▸ MATERIALS PROVIDED:
######

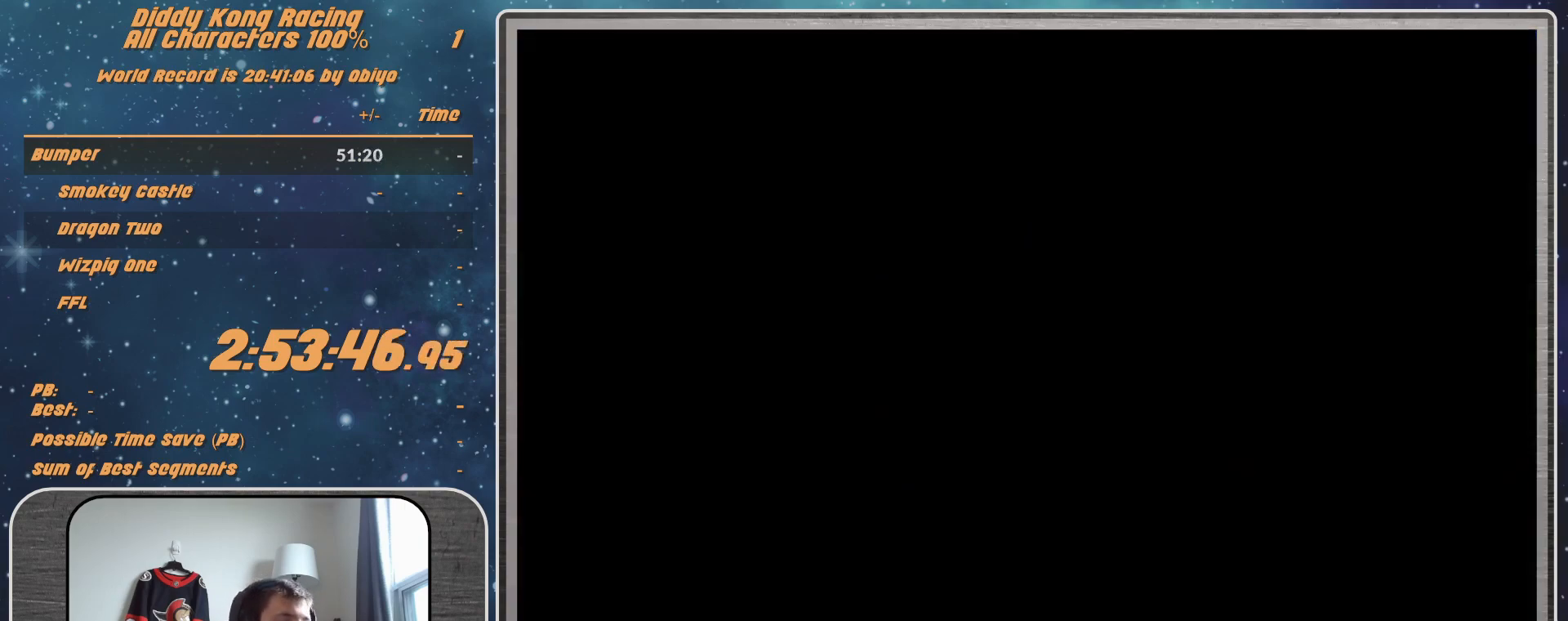
{"buttons": [], "left_stick": "center", "events": [[100, "A", "down"], [200, "A", "up"], [267, "A", "down"], [333, "A", "up"], [400, "A", "down"], [433, "A", "up"]]}
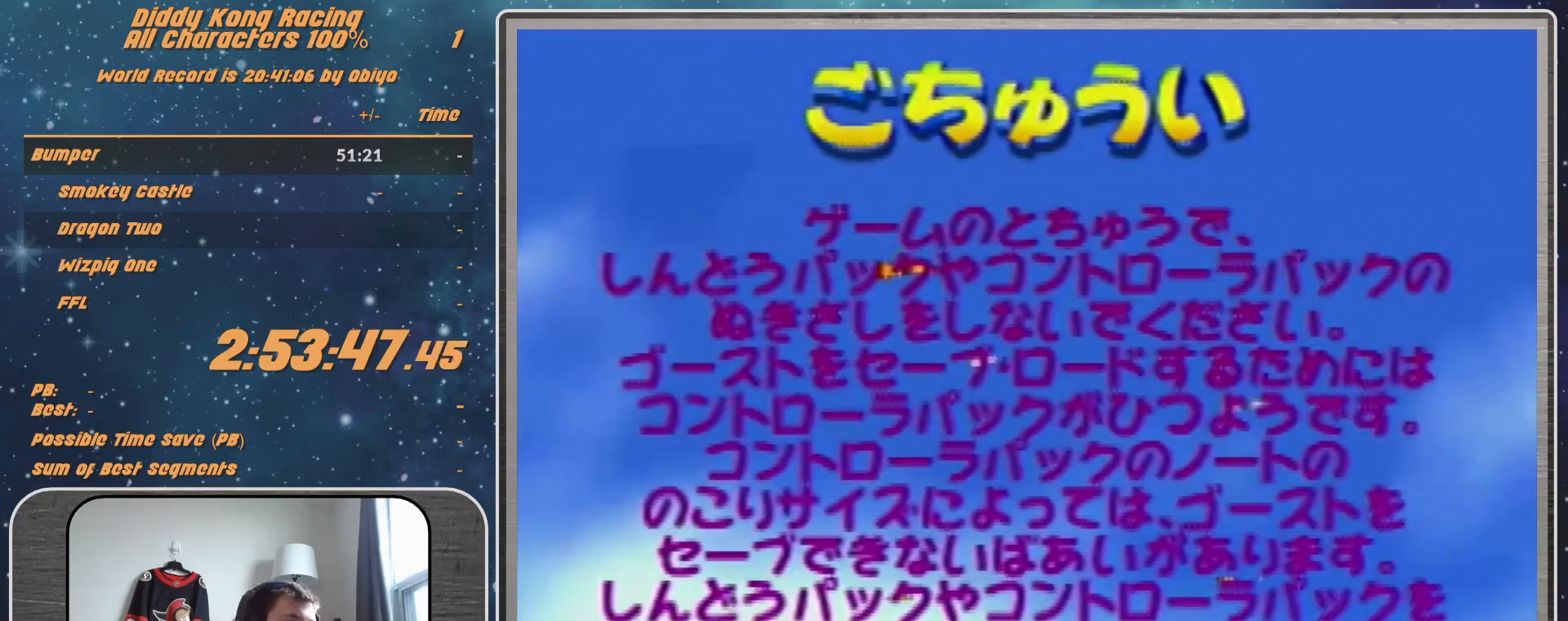
{"buttons": [], "left_stick": "center", "events": [[33, "A", "down"], [67, "A", "up"], [200, "A", "down"], [233, "A", "up"], [300, "A", "down"], [333, "A", "up"], [433, "A", "down"], [500, "A", "up"]]}
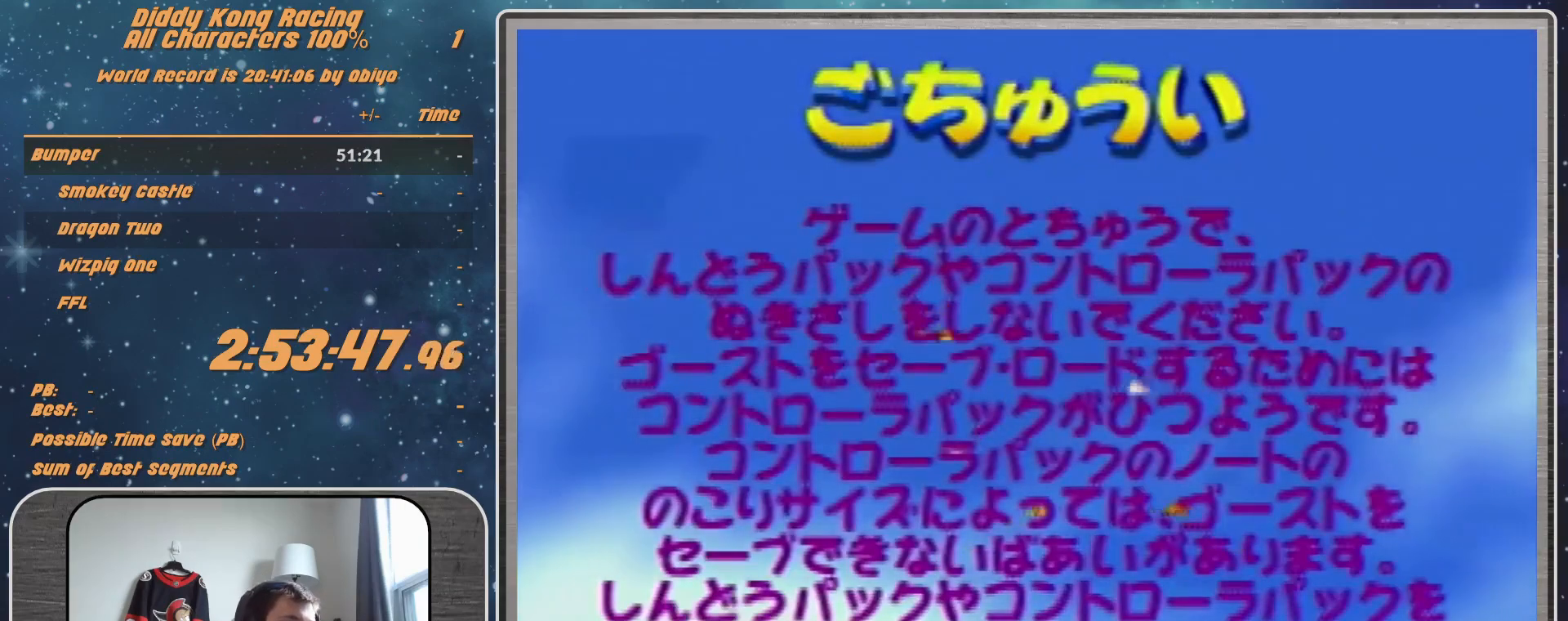
{"buttons": ["B"], "left_stick": "center", "events": [[33, "A", "down"], [167, "A", "up"], [333, "B", "down"], [400, "B", "up"], [467, "B", "down"]]}
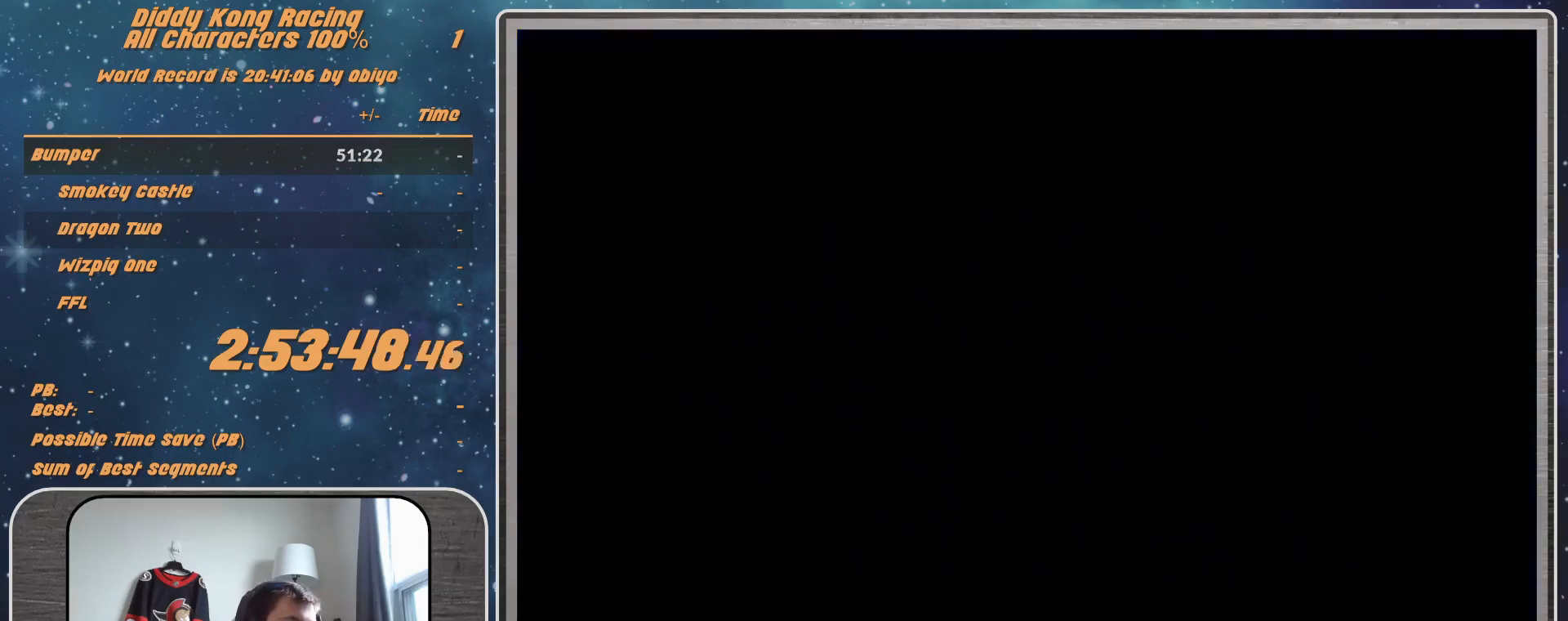
{"buttons": [], "left_stick": "center", "events": [[67, "B", "up"], [267, "B", "down"], [467, "B", "up"]]}
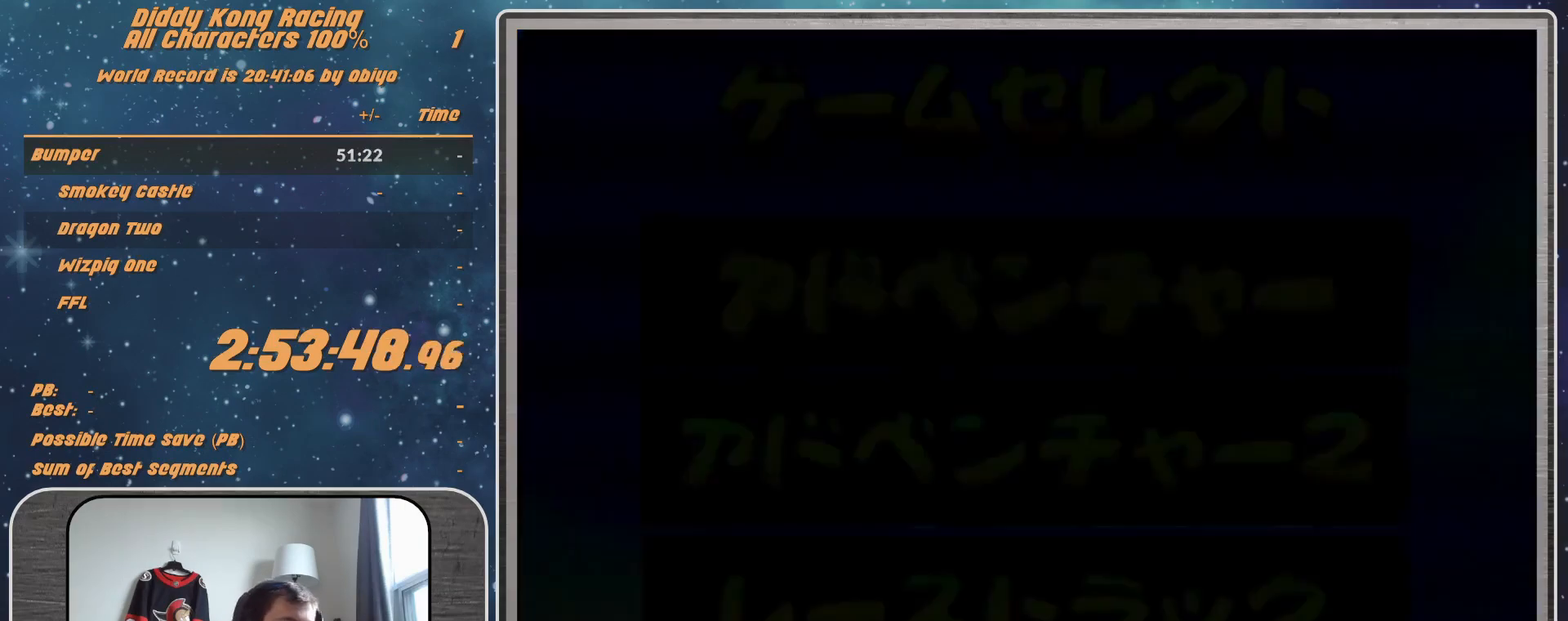
{"buttons": [], "left_stick": "center", "events": []}
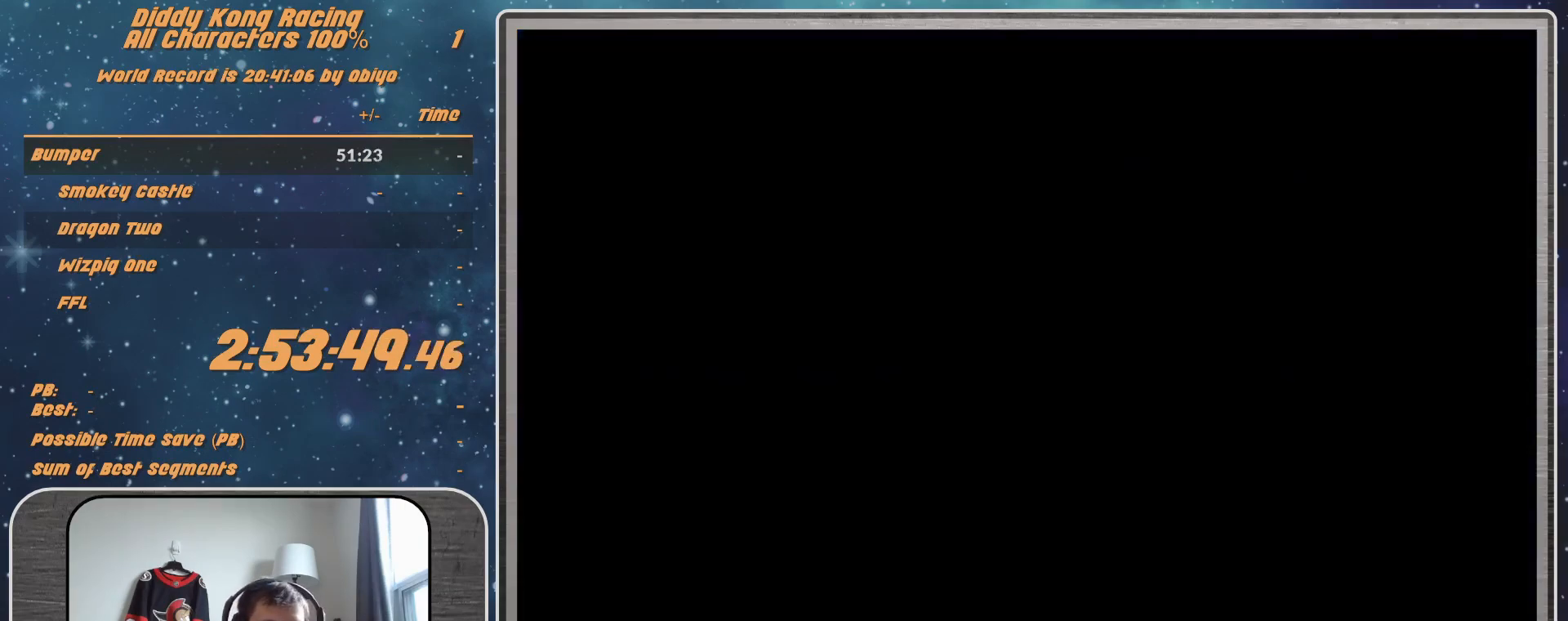
{"buttons": [], "left_stick": "center", "events": []}
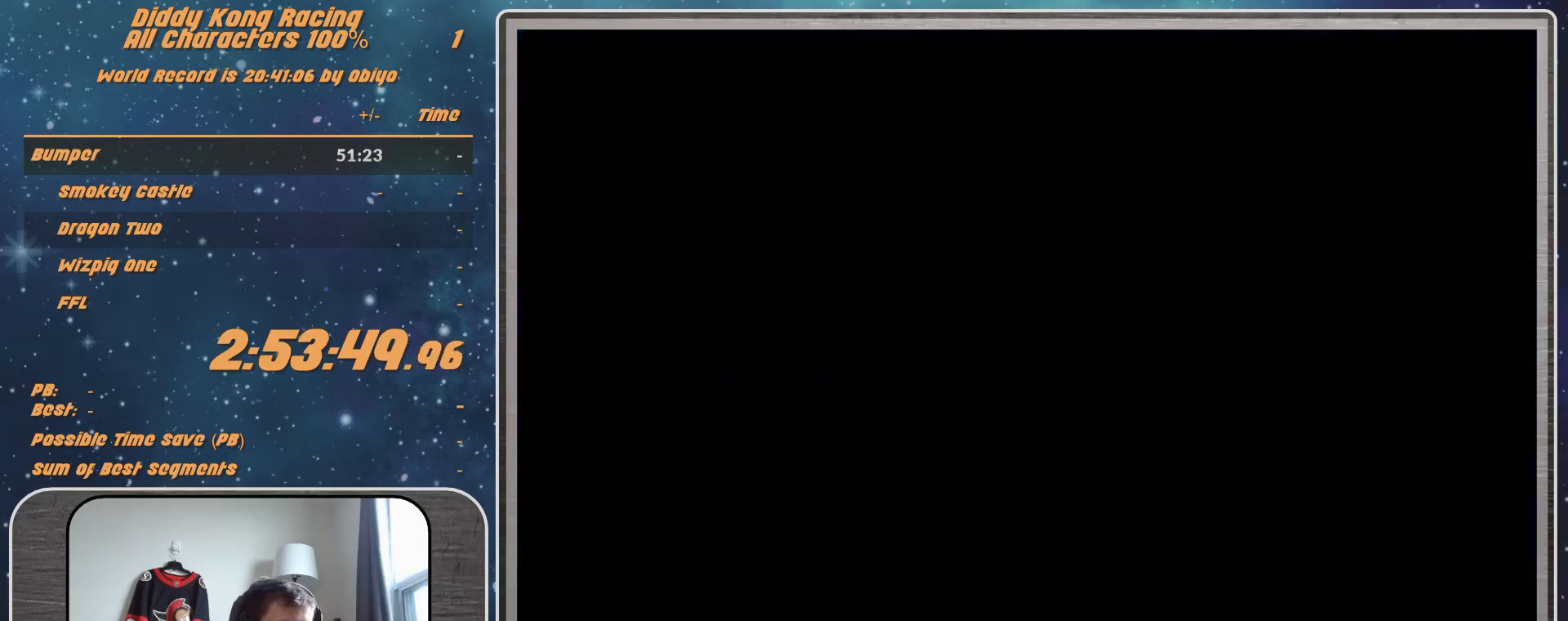
{"buttons": [], "left_stick": "up", "events": [[467, "left_stick", "up"]]}
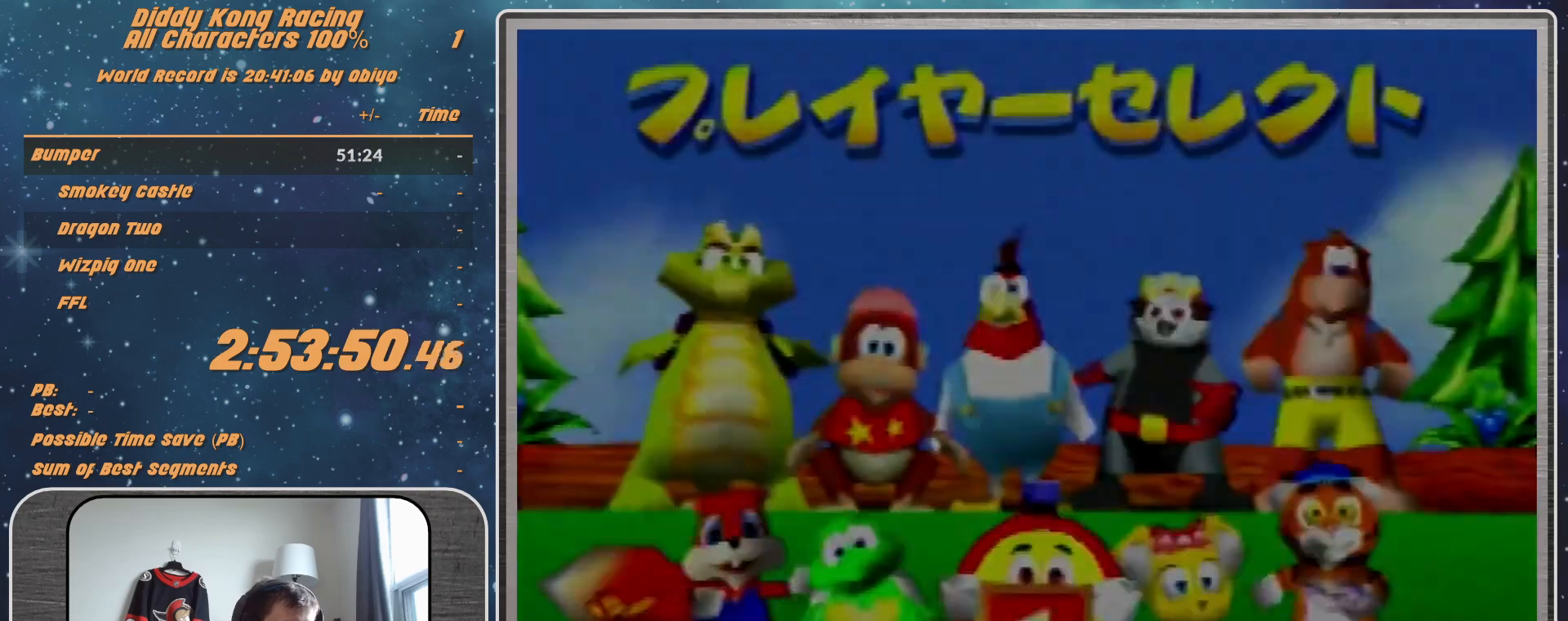
{"buttons": ["A"], "left_stick": "center", "events": [[133, "left_stick", "up-right"], [267, "left_stick", "center"], [367, "A", "down"], [433, "A", "up"], [500, "A", "down"]]}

######

▸ ACTION ITEM: All records above are to be output verbatim, with their pictures omitted.

▸ YOUR SOLUTION:
{"buttons": [], "left_stick": "center", "events": [[100, "A", "down"], [200, "A", "up"], [267, "A", "down"], [333, "A", "up"], [400, "A", "down"], [433, "A", "up"]]}
{"buttons": [], "left_stick": "center", "events": [[33, "A", "down"], [67, "A", "up"], [200, "A", "down"], [233, "A", "up"], [300, "A", "down"], [333, "A", "up"], [433, "A", "down"], [500, "A", "up"]]}
{"buttons": ["B"], "left_stick": "center", "events": [[33, "A", "down"], [167, "A", "up"], [333, "B", "down"], [400, "B", "up"], [467, "B", "down"]]}
{"buttons": [], "left_stick": "center", "events": [[67, "B", "up"], [267, "B", "down"], [467, "B", "up"]]}
{"buttons": [], "left_stick": "center", "events": []}
{"buttons": [], "left_stick": "center", "events": []}
{"buttons": [], "left_stick": "up", "events": [[467, "left_stick", "up"]]}
{"buttons": ["A"], "left_stick": "center", "events": [[133, "left_stick", "up-right"], [267, "left_stick", "center"], [367, "A", "down"], [433, "A", "up"], [500, "A", "down"]]}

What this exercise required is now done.